Ne deriverebbero: bracconaggio, mercati illegali della carne, caccia e pesca clandestina, imponenti migrazioni e, probabilmente, nuove guerre, senza contare che un po’ ovunque si andrebbe incontro a problemi di carattere sociale, psicologico e anche biologico, con un notevole impatto anche sulla biodiversità animale.
Insomma, uno scenario disastroso. Molto meglio una transizione graduale. E non forzata.
Sostituire la carne: ecco le regole da seguire
• Cercate di attuare gradualmente il passaggio dall’alimentazione tradizionale alla dieta vegetariana. Eliminate prima i salumi e le carni rosse, poi quelle bianche e infine, se volete, il pesce.
• Molte persone sostituiscono sistematicamente la carne con il formaggio. È un grave errore che appesantisce il bilancio dei grassi e delle calorie.

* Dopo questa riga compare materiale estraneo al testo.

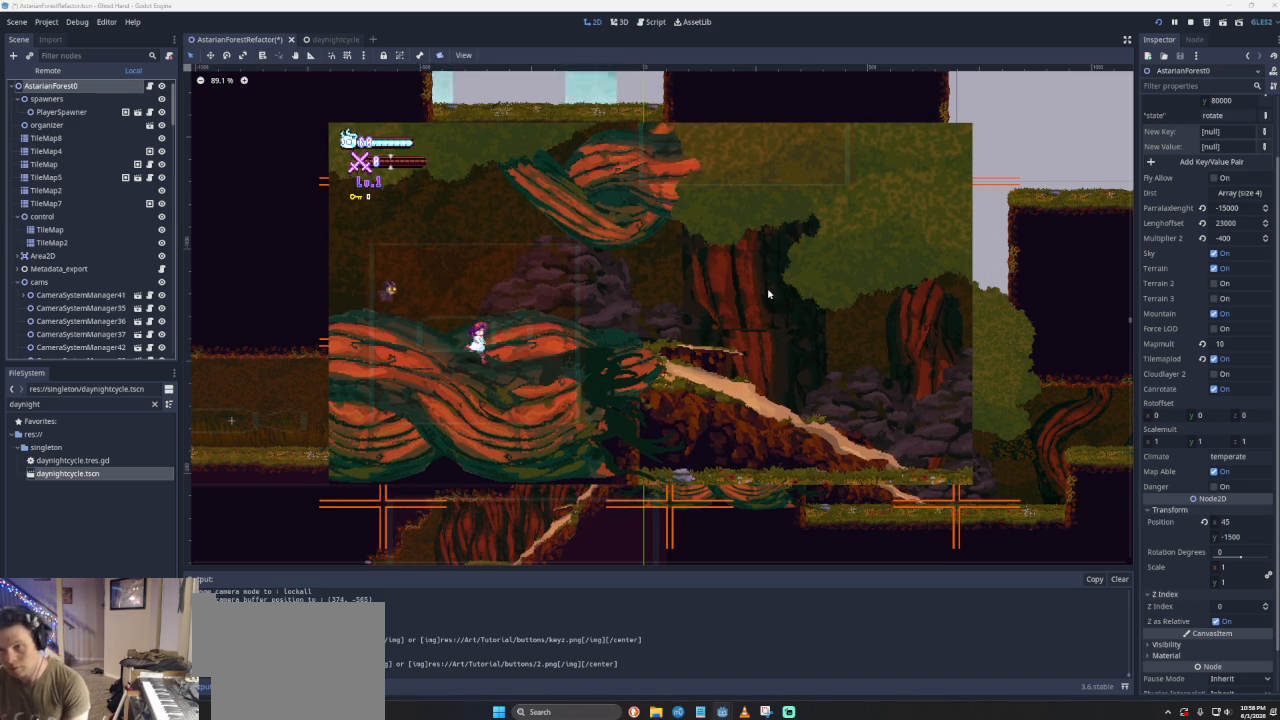
{"buttons": [], "left_stick": "center", "events": [[500, "left_stick", "center"]]}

• Eliminando la carne, si perde certamente qualcosa sul piano del gusto; variate il più possibile il menu.
• Concedete molto spazio ai piatti unici, che permettono di assimilare meglio le sostanze nutritive dei vari ingredienti.
• Cucinate spesso piatti che vedano l’abbinamento di cereali e legumi.
• Non eliminate per nessun motivo pane, pasta e riso, ma manteneteli come base della vostra dieta.
• Consumate frutta ricca di vitamina C (soprattutto arance).
• Aumentate leggermente il consumo di olio di oliva.